_Material to process:_
============

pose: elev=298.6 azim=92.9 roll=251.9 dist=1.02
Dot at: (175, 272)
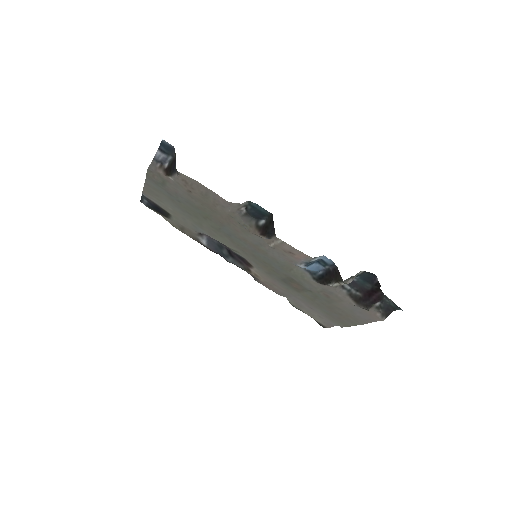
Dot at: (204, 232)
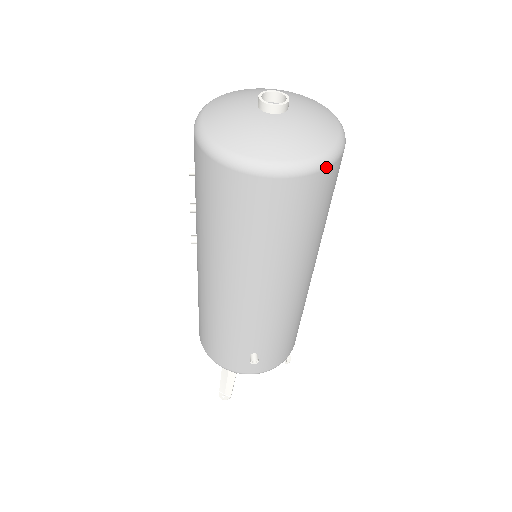
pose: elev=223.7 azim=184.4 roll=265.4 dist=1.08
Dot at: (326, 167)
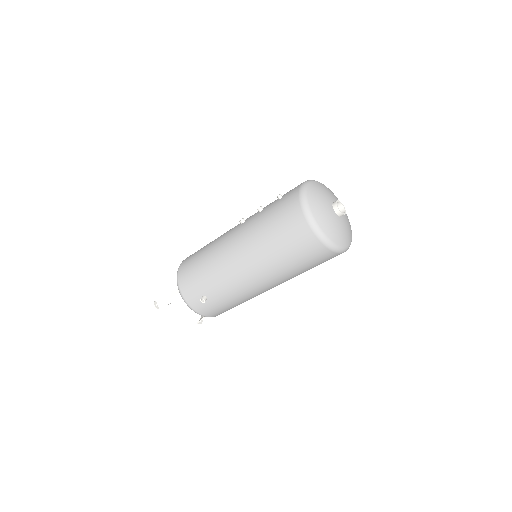
Dot at: (334, 251)
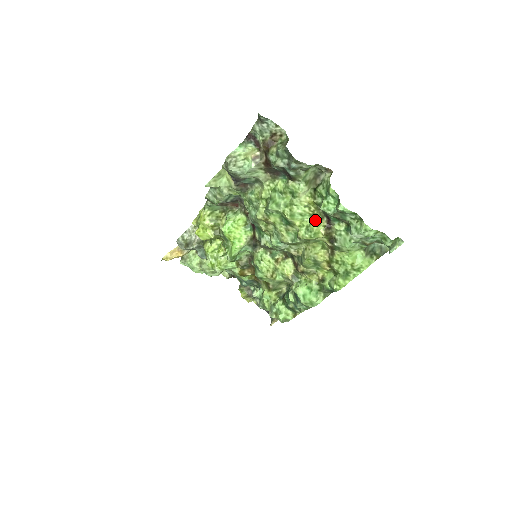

============

_To be done:_
Return every line of the records above without changes, leaving out the pictures.

_Written answer:_
pose: elev=298.6 azim=92.9 roll=251.9 dist=1.02
Dot at: (175, 272)
Dot at: (204, 232)
pose: elev=223.7 azim=184.4 roll=265.4 dist=1.08
Dot at: (326, 167)
Dot at: (334, 251)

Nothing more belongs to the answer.